Information given:
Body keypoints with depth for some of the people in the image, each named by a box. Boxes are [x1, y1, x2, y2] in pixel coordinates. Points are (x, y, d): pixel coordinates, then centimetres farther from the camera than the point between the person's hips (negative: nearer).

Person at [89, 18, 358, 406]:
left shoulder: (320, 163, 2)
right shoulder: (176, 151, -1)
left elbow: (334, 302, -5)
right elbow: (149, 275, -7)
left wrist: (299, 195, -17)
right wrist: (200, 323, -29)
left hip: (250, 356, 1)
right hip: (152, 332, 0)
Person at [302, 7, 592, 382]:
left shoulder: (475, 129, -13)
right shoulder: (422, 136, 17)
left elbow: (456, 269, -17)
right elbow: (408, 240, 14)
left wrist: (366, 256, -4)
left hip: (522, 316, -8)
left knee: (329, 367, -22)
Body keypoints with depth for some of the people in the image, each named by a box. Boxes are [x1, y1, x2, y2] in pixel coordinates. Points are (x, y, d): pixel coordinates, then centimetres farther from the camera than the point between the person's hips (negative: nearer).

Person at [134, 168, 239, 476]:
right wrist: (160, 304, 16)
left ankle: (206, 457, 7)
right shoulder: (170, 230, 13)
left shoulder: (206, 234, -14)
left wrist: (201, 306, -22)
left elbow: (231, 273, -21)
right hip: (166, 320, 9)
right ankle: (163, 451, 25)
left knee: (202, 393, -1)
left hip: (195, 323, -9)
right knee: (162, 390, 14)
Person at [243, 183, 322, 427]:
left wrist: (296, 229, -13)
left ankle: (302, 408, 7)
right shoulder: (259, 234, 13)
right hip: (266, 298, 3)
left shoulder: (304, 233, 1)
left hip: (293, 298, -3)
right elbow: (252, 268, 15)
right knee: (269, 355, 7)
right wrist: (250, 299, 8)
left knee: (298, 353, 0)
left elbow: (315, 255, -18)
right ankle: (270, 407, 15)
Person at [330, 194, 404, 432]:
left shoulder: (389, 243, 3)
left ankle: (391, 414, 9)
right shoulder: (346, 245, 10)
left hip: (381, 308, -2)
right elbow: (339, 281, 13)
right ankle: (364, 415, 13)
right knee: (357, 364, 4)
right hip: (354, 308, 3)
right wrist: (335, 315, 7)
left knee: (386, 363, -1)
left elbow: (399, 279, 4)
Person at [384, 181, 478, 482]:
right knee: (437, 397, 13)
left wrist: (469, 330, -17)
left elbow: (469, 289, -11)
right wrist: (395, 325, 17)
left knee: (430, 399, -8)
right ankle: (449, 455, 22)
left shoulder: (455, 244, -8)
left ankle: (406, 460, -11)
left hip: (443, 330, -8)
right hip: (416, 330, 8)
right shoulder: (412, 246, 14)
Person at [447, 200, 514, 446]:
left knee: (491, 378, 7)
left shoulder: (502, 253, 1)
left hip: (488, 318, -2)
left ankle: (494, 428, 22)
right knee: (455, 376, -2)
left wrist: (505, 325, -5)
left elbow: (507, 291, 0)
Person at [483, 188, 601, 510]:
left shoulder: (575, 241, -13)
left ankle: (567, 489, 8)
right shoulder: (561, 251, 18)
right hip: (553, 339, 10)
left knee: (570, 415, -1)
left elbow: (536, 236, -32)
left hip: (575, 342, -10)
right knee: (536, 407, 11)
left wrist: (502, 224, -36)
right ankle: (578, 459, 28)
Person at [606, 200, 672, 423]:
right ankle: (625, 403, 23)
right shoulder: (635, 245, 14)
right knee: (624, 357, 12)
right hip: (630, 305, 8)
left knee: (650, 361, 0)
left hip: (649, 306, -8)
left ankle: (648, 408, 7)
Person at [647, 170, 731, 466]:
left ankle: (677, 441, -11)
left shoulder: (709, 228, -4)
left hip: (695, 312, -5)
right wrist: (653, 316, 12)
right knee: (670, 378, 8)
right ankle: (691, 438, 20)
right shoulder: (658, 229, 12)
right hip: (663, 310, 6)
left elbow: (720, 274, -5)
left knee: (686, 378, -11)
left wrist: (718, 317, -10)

Your instructions: Copy every entry above word for word, line by line.

Response:
Body keypoints with depth for some of the people in the image, each named by a box. Boxes are [x1, y1, x2, y2] in pixel coordinates. Points are (x, y, d): pixel coordinates, then centimetres farther from the camera than the point between the person's hips (negative: nearer).

Person at [89, 18, 358, 406]:
left shoulder: (320, 163, 2)
right shoulder: (176, 151, -1)
left elbow: (334, 302, -5)
right elbow: (149, 275, -7)
left wrist: (299, 195, -17)
right wrist: (200, 323, -29)
left hip: (250, 356, 1)
right hip: (152, 332, 0)
Person at [302, 7, 592, 382]:
left shoulder: (475, 129, -13)
right shoulder: (422, 136, 17)
left elbow: (456, 269, -17)
right elbow: (408, 240, 14)
left wrist: (366, 256, -4)
left hip: (522, 316, -8)
left knee: (329, 367, -22)
Body keypoints with depth for some of the people in the image, each named by a box. Boxes are [x1, y1, x2, y2] in pixel coordinates. Points are (x, y, d): pixel coordinates, then centimetres farther from the camera than the point between the person's hips (negative: nearer).

Person at [134, 168, 239, 476]:
right wrist: (160, 304, 16)
left ankle: (206, 457, 7)
right shoulder: (170, 230, 13)
left shoulder: (206, 234, -14)
left wrist: (201, 306, -22)
left elbow: (231, 273, -21)
right hip: (166, 320, 9)
right ankle: (163, 451, 25)
left knee: (202, 393, -1)
left hip: (195, 323, -9)
right knee: (162, 390, 14)
Person at [243, 183, 322, 427]:
left wrist: (296, 229, -13)
left ankle: (302, 408, 7)
right shoulder: (259, 234, 13)
right hip: (266, 298, 3)
left shoulder: (304, 233, 1)
left hip: (293, 298, -3)
right elbow: (252, 268, 15)
right knee: (269, 355, 7)
right wrist: (250, 299, 8)
left knee: (298, 353, 0)
left elbow: (315, 255, -18)
right ankle: (270, 407, 15)
Person at [330, 194, 404, 432]:
left shoulder: (389, 243, 3)
left ankle: (391, 414, 9)
right shoulder: (346, 245, 10)
left hip: (381, 308, -2)
right elbow: (339, 281, 13)
right ankle: (364, 415, 13)
right knee: (357, 364, 4)
right hip: (354, 308, 3)
right wrist: (335, 315, 7)
left knee: (386, 363, -1)
left elbow: (399, 279, 4)
Person at [384, 181, 478, 482]:
right knee: (437, 397, 13)
left wrist: (469, 330, -17)
left elbow: (469, 289, -11)
right wrist: (395, 325, 17)
left knee: (430, 399, -8)
right ankle: (449, 455, 22)
left shoulder: (455, 244, -8)
left ankle: (406, 460, -11)
left hip: (443, 330, -8)
right hip: (416, 330, 8)
right shoulder: (412, 246, 14)
Person at [447, 200, 514, 446]:
left knee: (491, 378, 7)
left shoulder: (502, 253, 1)
left hip: (488, 318, -2)
left ankle: (494, 428, 22)
right knee: (455, 376, -2)
left wrist: (505, 325, -5)
left elbow: (507, 291, 0)
Person at [483, 188, 601, 510]:
left shoulder: (575, 241, -13)
left ankle: (567, 489, 8)
right shoulder: (561, 251, 18)
right hip: (553, 339, 10)
left knee: (570, 415, -1)
left elbow: (536, 236, -32)
left hip: (575, 342, -10)
right knee: (536, 407, 11)
left wrist: (502, 224, -36)
right ankle: (578, 459, 28)
Person at [606, 200, 672, 423]:
right ankle: (625, 403, 23)
right shoulder: (635, 245, 14)
right knee: (624, 357, 12)
right hip: (630, 305, 8)
left knee: (650, 361, 0)
left hip: (649, 306, -8)
left ankle: (648, 408, 7)
Person at [647, 170, 731, 466]:
left ankle: (677, 441, -11)
left shoulder: (709, 228, -4)
left hip: (695, 312, -5)
right wrist: (653, 316, 12)
right knee: (670, 378, 8)
right ankle: (691, 438, 20)
right shoulder: (658, 229, 12)
right hip: (663, 310, 6)
left elbow: (720, 274, -5)
left knee: (686, 378, -11)
left wrist: (718, 317, -10)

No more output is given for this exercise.